Thanks in advance for any insight you all may offer.

I realize this is more of a math question, but it came up while performing the Fourier transform of the Yukawa potential and I thought that the physics community here would be well acquainted with this integral.

[Edit]: I want to make clear that this is not a homework problem. I was simply curious if I could perform the integral by hand.

 

[The_Duck]

As a simpler route, I think you can just write $\sin(qx) = [e^{iqx} - e^{-iqx}]/(2i)$, which turns the integral into a sum of two easy integrals of exponentials.

 

[conana]

As a simpler route, I think you can just write $\sin(qx) = [e^{iqx} - e^{-iqx}]/(2i)$, which turns the integral into a sum of two easy integrals of exponentials.

Oh wow... I was originally trying to do just that except that I was thinking I would use the residue theorem... which makes no sense for this problem. Wow that is easy. Thanks, The_Duck.

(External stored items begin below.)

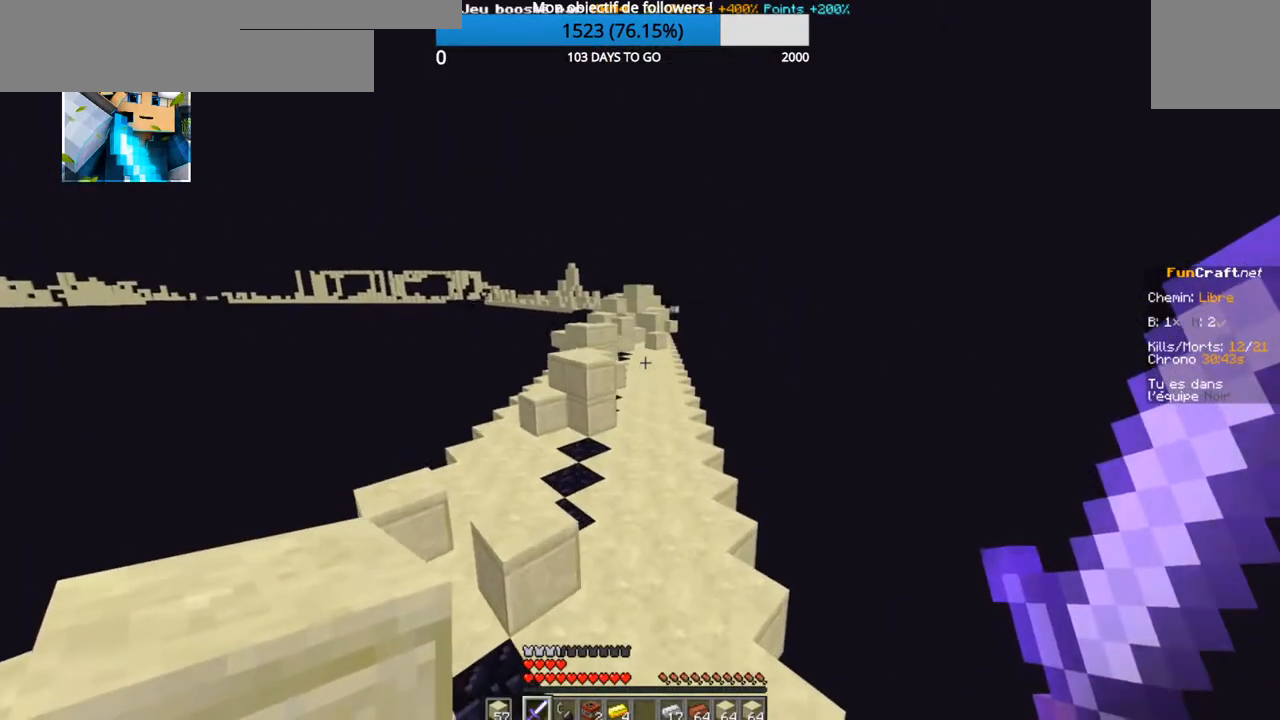
{"keys": ["z"], "events": []}
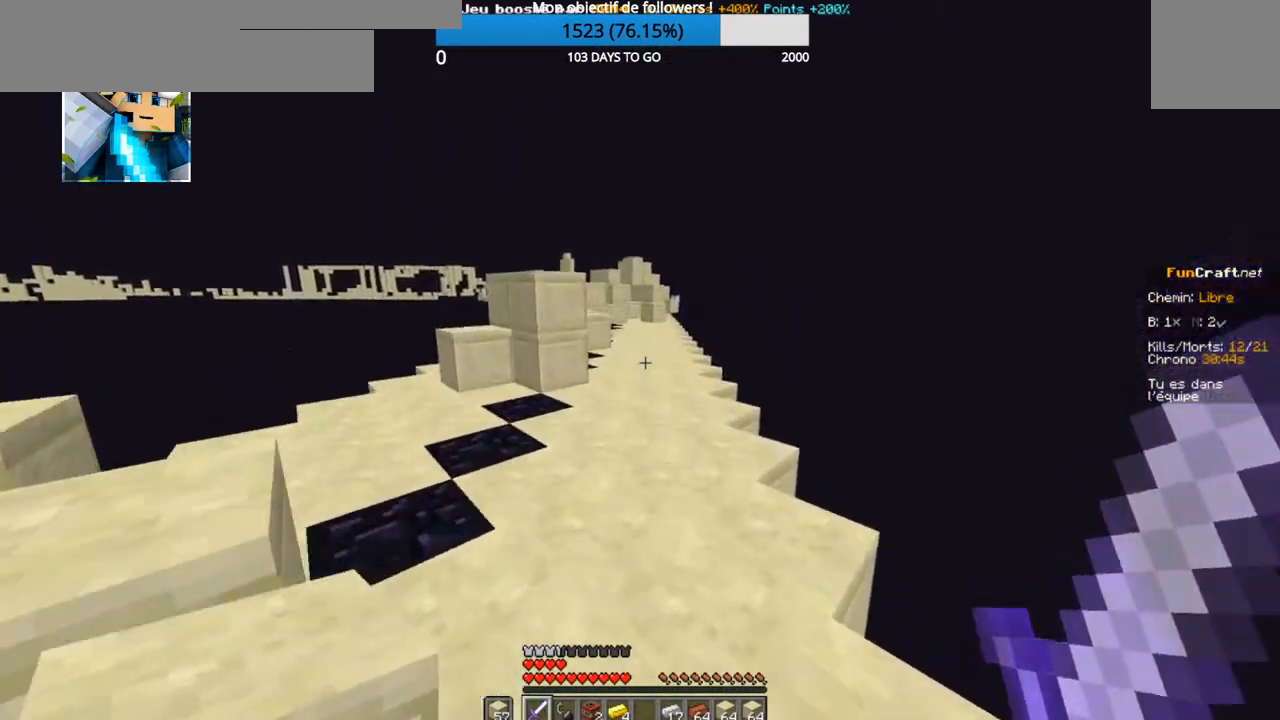
{"keys": ["z"], "events": []}
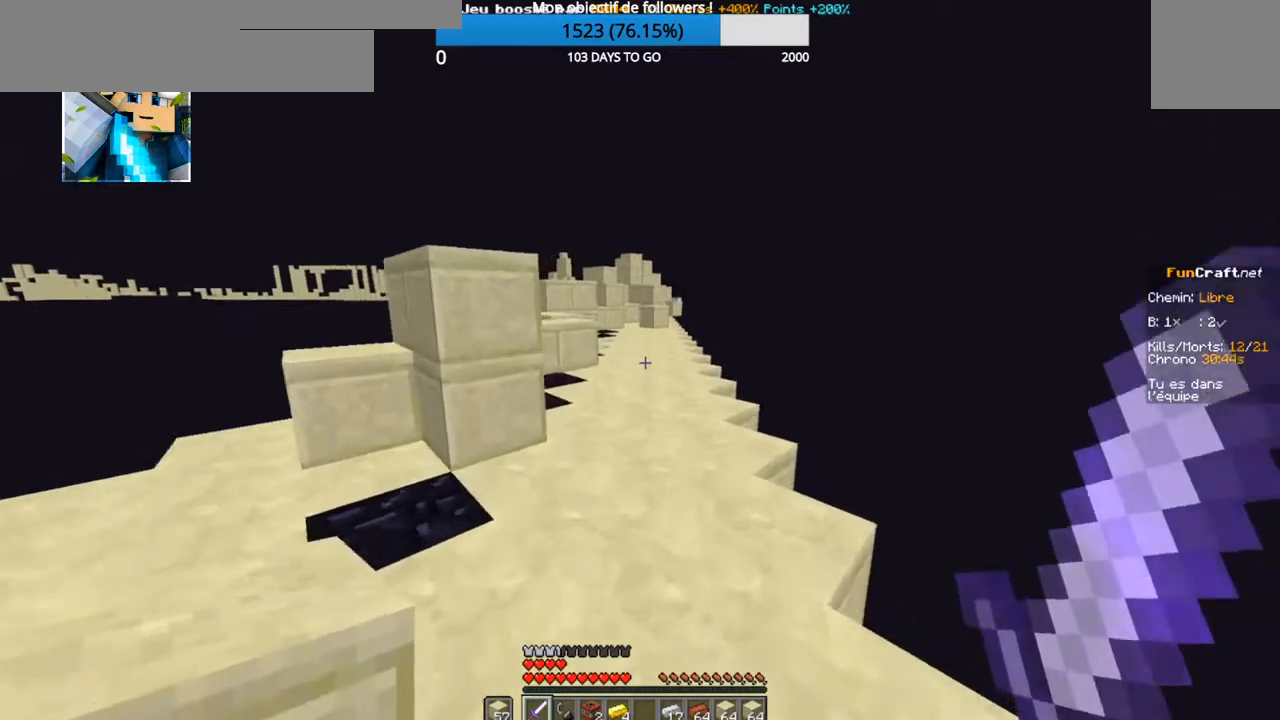
{"keys": ["z"], "events": []}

However, I am still curious as to where my overly-complicated solution goes wrong. Any thoughts?

 

[vanhees71]

That's a trick any physicist has learn at a point. You have a series, converging for some values, and then after summing you do an analytic continuation. Most prominent examples is renormalization theory in quantum field theory: You evaluate an integral in $d$ dimensions and analytically continuate to the physical value $d=4$ after subtracting divergent terms of the type $1/(d-4)$ (dimensional regularization) and so on.

You example is a nice example. Of course the geometric series converges only for $|z|<1$. For these values you have
$$\sum_{k=0}^{\infty} z^k=\frac{1}{1-z}.$$
This shows, why the series diverges for $|z|>1$: The analytic function defined by the series only for $|z|<1$ has a pole at $z=1$, and a well-known theorem from complex function theory tells you that the Taylor series around a point $z_0$ has the radius of divergence determined by the largest disk not containing any singularities of the corresponding function. Here $z_0=0$ and the closest (and in this case only) singularity is at $z=1$.

The function as an analytic (meromorphic) function is uniquely defined on the entire complex plane except at the pole $z=1$. Thus the function is valid on this much larger domain than the convergence region of the original power series tells you.

The integral is obviously convergent for any real $q$ for $\text{Re} \; \alpha>0$.

 

[conana]

Thank you vanhees71 for your response. I believe I understand the main idea of what you are saying and will do some playing around with this idea.